When it comes to alternative facts one would think that Russia, China, North Korea, Iran and other nations with authoritarian leadership would lead the way. But not so. Climate science denial as alternative facts is largely a U.S. way of thinking. And not all of the U.S., but largely centered in the Republican Party. In this institution we find the core believers and backers of anthropogenic climate change deniers. The constant messaging and media coverage that tries to always put a climate scientist with a climate change denier has leveled the mass media playing field. It is a disservice to Americans and has been effective in making the U.S. the only country on the planet with a significant number of its citizens in denial mode. In particular, the Republican Party subset, known as the Tea Party have been leading anti-environment, anti-climate change advocates.
American-based oil companies have pitched anti-climate change and put money into foundations and institutes that sound legitimate but are largely alternative fact generators. Scientific evidence and scientists feel the futility of having to deal with these alternative fact creators.
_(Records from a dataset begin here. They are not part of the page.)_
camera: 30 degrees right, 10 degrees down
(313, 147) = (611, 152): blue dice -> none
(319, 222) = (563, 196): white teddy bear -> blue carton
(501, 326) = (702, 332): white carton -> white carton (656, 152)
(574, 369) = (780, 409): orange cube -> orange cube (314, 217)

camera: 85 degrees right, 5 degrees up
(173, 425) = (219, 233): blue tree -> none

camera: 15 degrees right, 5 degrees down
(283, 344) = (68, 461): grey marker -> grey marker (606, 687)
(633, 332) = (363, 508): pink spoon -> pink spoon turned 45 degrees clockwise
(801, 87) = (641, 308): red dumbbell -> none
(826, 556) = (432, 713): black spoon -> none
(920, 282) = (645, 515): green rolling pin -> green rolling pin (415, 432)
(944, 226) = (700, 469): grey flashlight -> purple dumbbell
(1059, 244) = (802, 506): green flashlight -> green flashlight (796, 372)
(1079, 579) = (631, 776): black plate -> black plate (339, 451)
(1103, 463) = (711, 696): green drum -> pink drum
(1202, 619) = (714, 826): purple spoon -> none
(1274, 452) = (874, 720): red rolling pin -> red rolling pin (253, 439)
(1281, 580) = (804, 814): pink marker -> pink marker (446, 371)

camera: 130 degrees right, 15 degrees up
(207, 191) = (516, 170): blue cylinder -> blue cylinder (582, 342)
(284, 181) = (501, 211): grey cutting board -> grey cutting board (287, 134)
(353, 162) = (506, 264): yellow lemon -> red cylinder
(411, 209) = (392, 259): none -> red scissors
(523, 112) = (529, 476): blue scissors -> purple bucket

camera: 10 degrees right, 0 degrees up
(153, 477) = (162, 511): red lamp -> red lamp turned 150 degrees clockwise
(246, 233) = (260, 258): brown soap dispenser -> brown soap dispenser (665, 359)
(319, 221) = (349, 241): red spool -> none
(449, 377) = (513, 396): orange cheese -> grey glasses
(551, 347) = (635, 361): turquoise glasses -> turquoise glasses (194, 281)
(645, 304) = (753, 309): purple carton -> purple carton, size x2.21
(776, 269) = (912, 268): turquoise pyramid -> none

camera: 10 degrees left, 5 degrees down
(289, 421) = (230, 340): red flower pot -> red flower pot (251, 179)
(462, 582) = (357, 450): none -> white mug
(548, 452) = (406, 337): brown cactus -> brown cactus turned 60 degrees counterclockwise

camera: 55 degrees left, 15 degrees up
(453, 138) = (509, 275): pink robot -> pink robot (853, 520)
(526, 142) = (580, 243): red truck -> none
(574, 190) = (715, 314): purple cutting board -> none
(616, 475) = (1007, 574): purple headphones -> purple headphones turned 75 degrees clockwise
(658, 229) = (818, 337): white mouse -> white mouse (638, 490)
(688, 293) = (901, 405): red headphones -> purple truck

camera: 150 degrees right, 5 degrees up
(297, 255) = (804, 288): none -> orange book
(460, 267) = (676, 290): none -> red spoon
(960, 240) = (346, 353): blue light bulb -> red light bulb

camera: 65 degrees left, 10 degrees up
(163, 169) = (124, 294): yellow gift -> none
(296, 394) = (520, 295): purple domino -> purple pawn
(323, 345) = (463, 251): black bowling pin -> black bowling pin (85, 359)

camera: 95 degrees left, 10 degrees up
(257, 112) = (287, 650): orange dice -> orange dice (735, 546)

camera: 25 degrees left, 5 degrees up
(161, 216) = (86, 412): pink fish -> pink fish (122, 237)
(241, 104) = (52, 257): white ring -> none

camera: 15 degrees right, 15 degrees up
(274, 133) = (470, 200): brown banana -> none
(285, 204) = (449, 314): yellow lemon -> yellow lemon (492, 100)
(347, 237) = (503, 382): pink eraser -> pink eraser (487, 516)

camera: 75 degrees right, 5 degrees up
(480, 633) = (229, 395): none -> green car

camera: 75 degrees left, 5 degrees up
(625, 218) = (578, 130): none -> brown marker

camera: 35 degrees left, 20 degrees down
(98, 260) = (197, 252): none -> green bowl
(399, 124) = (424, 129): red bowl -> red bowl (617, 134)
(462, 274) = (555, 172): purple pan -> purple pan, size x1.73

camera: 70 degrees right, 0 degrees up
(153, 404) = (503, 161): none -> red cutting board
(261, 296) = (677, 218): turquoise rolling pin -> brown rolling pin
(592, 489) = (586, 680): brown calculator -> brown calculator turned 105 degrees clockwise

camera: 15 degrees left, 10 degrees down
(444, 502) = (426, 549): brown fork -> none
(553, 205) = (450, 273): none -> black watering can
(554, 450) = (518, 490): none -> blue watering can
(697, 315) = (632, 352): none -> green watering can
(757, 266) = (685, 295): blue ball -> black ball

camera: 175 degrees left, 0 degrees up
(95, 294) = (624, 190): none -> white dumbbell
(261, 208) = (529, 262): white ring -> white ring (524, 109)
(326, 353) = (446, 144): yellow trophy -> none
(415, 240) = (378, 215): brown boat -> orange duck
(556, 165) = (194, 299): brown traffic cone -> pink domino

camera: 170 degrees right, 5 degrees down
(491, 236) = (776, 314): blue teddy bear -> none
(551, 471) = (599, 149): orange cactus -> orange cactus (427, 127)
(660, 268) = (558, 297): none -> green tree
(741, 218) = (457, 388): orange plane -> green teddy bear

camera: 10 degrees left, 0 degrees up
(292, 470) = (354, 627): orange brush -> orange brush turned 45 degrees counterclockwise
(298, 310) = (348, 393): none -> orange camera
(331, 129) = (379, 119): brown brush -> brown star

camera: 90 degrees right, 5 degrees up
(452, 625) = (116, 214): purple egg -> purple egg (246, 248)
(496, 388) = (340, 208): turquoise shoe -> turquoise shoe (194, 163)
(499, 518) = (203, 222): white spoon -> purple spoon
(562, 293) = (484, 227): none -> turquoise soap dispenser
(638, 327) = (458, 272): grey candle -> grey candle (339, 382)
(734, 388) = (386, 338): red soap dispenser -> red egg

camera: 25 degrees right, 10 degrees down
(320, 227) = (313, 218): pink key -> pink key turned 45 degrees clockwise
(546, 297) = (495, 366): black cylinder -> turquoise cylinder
When NOAA and NASA announced that the last three years have been the warmest since modern record keeping started, climate change skeptics talked about distorted facts. Fox News has been a consistent purveyor of alternative facts about climate. Its litany of misrepresentation of the science is legion. Listen to Fox News and you get stories like “global warming stopped 16 years ago,” or “we’re actually in a global cooling period.” Clearly the many readings from a worldwide network of Earth and ocean-based climate stations and sensors, plus data from Earth observation satellites, are to be ignored in light of alternative facts such as:
- observed warming is driven by variation in solar activity
- the warming to date is within the natural climate variability experienced since the last Ice Age
- climate models used by climate scientists are flawed
- carbon dioxide is not contributing to climate change
- there have been no discernible changes to sea ice, just look at Antarctica where sea ice is actually growing
- extreme weather events are not evidence of global warming
- sea level rises are within normal variability and the report of drowning Pacific islands and coastal towns in Alaska are really about high tide events
Kelly Ann Conway is honoring a tradition that goes back to Exxon’s senior executive in the 1970s who chose to lock up evidence of anthropogenic climate change discovered by their own scientists and engineers. This is the same Exxon that along with the Koch brothers has funded the Heartland Institute and its climate-change denying “experts” who hold seminars to spread their alternative facts.
We, therefore, shouldn’t be so hard on Kelly Ann. She has been well-schooled by an entire generation of liars who can look at hard scientific evidence and then make up their own alternative facts to suit themselves.